Since finishing my thesis, I have worked as a curatorial assistant at IWM and I am now a Teaching Fellow at King’s College London. My time at the Museum taught me how to work with archival collections in new ways, how to develop interesting and innovative research questions and how to communicate new knowledge and ideas. I am now putting these same skills into practice as a teacher and researcher.
I started my Collaborative Doctoral Partnership (CDP) with the IWM and the University of Reading in October 2017 and, less than one year in, I already feel it has been a very formative experience.
Over these three years, I will be researching ‘British military encounters with Italian civilians, 1943-1946’, a topic I consider of particular relevance today. Apart from the historiographical benefit deriving from uncovering a ‘grey area’ of the Italian Campaign, the study of the encounters between different cultures is of particular significance at a time when waves of anxiety hover over fears of increased social, national and racial divisions.
Among the aspects that fascinated me the most are its interdisciplinary and international approach. The idea of digging deep into the vast, varied collection of the museum, as well as the possibility to travel and research between two countries, captivated my imagination from when I first read the proposal. The reconstruction of the history and memory of the clash of cultures that took place in Italy during the Allied occupation requires intense archive-based work as well as a focus on oral history sources that is proving to be a fascinating personal experience. Tracking down, meeting and interviewing people who lived through both the testing and the more pleasant aspects of these encounters is widening my perception of Italy’s wartime history and I am enjoying uncovering experiences hitherto ‘hidden from history’.

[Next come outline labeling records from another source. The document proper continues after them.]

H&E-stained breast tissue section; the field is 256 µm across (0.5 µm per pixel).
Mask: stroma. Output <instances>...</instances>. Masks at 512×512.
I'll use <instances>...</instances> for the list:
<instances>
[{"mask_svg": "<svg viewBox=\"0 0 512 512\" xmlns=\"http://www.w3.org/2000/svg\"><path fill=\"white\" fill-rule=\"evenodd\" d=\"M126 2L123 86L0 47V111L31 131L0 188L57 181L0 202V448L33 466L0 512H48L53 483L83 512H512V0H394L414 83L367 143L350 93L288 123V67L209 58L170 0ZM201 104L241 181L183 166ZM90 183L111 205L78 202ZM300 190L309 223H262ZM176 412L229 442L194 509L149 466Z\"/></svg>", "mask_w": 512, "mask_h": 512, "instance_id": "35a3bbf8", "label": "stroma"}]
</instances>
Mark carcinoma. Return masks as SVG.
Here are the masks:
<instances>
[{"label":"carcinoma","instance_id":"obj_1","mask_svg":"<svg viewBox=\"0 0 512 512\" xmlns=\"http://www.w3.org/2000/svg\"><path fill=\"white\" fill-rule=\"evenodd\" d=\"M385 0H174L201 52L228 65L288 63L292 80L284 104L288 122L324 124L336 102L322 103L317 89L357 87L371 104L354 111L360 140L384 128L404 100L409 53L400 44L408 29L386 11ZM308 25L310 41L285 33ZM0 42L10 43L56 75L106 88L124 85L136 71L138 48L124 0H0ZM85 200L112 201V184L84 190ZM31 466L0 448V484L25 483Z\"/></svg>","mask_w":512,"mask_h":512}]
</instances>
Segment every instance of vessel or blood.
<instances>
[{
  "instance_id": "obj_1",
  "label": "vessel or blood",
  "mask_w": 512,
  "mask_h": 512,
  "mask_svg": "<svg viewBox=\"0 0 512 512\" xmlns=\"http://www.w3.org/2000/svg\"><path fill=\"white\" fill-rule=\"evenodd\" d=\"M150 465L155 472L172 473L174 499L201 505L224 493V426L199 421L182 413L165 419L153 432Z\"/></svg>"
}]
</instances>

When the interview process creates an emphatic relation with the interviewee, who is challenged to bring the ghosts of his past back to life, the result is particularly satisfying. My most successful interview – involving a British veteran and his Italian wife – spread over two days for a total of six hours of recording, covering his wartime service as well as their own life together. Among the personal stories uncovered, the account of an Italian teenager from Nettuno who unexpectedly joined the liberators in the fight against the Germans, on the shores of the Allied landing of Anzio, was particularly poignant.
When I decided to apply for this studentship opportunity and return to the academic life, which I completed in Italy seven years ago, I was both excited and curious about the idea of studying in a British university, and in particular at the challenge of working on a Ph.D. in a foreign language. The experienced and knowledgeable support from both my museum and university supervisors has been of great help, and the absence of a normal work routine in terms of time and space required significant self-organisation skills which I had to acquire quickly.
Doing a CDP project does make you feel ‘special’ in different ways. I have access to facilities, knowledge, training and assistance of many kinds from both Reading and the IWM. The creative and supportive environment, the companionship of other CDP students and the readiness of IWM staff to engage with my project – all are helping me to have a truly absorbing experience. I now look forward to the challenge of presenting aspects of my research at two international conferences in Italy; the perfect conclusion of my first academic year.